A shard consists of one or more replica hosts. This means you can send a write or read request to any shard replica because there is no dedicated master. When you insert the data into a shard, the Managed Service for ClickHouse® service takes it from the replica on which the
INSERT command was executed. After the data has been inserted, it's copied to other replicas within the shard.
This article features:
Benefits of sharding
Capability to efficiently scale up resources and improve query performance within your cluster
If you operate large data sets and the application is running at hardware performance limits, sharding allows read operations to be performed concurrently.

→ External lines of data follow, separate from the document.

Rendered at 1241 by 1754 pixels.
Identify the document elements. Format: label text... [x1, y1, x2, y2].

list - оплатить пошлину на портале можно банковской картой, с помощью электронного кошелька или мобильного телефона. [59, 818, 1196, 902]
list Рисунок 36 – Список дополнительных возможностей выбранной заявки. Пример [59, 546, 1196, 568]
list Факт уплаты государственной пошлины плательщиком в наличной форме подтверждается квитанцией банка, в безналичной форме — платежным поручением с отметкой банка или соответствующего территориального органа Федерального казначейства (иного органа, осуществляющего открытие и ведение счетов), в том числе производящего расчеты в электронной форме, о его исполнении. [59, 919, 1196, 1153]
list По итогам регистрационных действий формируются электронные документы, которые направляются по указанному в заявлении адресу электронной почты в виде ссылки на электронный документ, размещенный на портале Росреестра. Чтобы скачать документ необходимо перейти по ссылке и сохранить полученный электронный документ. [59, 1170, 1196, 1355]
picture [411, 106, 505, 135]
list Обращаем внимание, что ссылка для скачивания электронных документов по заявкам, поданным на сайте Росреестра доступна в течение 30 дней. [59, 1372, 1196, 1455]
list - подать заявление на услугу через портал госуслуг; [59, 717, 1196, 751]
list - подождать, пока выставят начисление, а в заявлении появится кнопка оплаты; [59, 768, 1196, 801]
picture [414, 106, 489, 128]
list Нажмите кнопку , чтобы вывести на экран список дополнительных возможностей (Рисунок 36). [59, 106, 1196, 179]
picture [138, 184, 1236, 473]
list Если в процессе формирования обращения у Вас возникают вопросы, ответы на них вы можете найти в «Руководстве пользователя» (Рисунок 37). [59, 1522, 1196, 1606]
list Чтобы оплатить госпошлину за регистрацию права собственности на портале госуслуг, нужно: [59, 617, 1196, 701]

Improved query performance
Under load, requests compete for resources of cluster hosts so that it reduces the processing rate. A sharded cluster can execute queries to the same table in parallel. This reduces request competition for resources and improves query processing time.
Improved fault tolerance
When you don't use sharding, if one host or a set of replicas fails, all the data they contain may become inaccessible. However 80% of the data is still available if one shard out of five fails.
Use of sharding
When executing the
INSERT query, ClickHouse® uses a sharding key (similar to partitioning key ) to determine where to place the data. Its value determines which shard the query is directed to.
SELECT queries send subqueries to all shards in your cluster, regardless of how data is distributed across the shards.
Sharding management in Managed Service for ClickHouse®
You can specify the number of shards when creating or editing a cluster. For more information, see Create a cluster.
Have at least two shards on your cluster to use all the benefits of sharding.
Using a distributed table and a single shard is equivalent to using replication with no sharding. It protects against data loss when one or more replica hosts fail, but provides no distributed data storage and doesn't improve query performance.